Treasurys Prices Edge Lower Wednesday

U.S. government bond prices edged lower Wednesday as an auction of 10-year notes showed limits to investors' recent appetite for Treasurys.

The yield on the benchmark 10-year Treasury note settled at 2.325%, compared with 2.309% Tuesday.

Yields, which rise when bond prices fall, were stable for much of the morning but ticked higher about an hour before the 1 p.m. auction, suggesting traders needed higher yields to get involved in the sale.

After the earlier selling, the $23 billion auction did draw strong demand, but the 10-year yield held on to its gains.

That ended a four-day streak of declines spurred by a variety of factors, including signs that as the Federal Reserve starts to scale back its bond purchases, the Treasury Department won't sell as much long-term debt as some investors had expected.

Investors have also grown more skeptical about the chances of Congress passing tax cuts. That has helped boost Treasurys, as tax cuts could prompt more bond issuance and inflation -- both negatives for long-term Treasury debt.

Investors are "waiting on the tax proposals to see what the details" are, said Larry Milstein, head of government and agency trading at R.W. Pressprich & Co.

Wednesday's sale of 10-year notes followed a $24 billion sale of three-year notes Tuesday. A $15 billion auction of 30-year bonds is on tap for Thursday. Yields frequently creep higher heading into auctions but were late to do so this week.

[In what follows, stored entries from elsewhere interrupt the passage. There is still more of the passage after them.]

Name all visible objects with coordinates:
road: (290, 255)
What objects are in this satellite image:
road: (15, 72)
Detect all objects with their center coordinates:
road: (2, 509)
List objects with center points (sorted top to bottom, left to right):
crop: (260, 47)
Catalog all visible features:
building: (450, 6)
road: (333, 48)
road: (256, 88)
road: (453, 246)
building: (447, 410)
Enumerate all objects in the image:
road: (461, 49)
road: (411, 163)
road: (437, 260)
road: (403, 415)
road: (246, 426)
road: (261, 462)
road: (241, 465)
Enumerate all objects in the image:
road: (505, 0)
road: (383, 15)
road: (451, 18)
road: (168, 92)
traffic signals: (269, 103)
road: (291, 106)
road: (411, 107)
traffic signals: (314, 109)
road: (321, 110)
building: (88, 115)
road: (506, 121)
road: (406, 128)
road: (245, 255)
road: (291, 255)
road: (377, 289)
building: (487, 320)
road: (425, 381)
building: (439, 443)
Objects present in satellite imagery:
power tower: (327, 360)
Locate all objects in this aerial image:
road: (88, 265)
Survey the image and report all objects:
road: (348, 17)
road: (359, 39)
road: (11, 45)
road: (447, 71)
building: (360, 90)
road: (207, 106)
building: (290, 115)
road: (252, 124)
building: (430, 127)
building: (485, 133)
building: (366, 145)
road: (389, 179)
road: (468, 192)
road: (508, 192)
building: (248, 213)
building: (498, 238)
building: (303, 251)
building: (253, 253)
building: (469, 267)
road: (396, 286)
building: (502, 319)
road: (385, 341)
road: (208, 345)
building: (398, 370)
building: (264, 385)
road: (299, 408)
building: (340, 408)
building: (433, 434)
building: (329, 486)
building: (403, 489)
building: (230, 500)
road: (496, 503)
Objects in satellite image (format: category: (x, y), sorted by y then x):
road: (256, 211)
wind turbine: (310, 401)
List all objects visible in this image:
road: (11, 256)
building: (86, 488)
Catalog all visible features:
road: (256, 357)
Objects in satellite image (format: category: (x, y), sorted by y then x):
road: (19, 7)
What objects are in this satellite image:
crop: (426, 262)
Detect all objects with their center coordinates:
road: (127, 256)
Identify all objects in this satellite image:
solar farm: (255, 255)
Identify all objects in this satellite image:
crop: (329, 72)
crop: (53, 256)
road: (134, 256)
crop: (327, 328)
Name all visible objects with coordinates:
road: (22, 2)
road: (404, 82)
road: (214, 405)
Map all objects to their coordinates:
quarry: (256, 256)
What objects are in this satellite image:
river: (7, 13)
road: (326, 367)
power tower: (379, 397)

Volatility in the bond market could be limited this week by a dearth of economic data.

Jobs data released Nov. 3 continued to show muted inflation pressures, as average hourly earnings for workers slipped from the previous month. Consumer-price index data and retail sales numbers are scheduled to be released on Nov. 15, marking the next major events on the economic calendar.

Despite persistently soft inflation, Federal Reserve officials have strongly signaled that they plan to raise interest-rates in December in what would be the third increase of the year.

That has softened demand for short-term bonds, which are especially sensitive to changes in interest rates, even as investors have scooped up longer-term Treasurys.

The yield on the two-year Treasury note settled Wednesday at 1.645%, compared with 1.629% Tuesday. The gap between the 10-year and two-year yields held steady at 0.68 percentage points after narrowing for the previous nine sessions.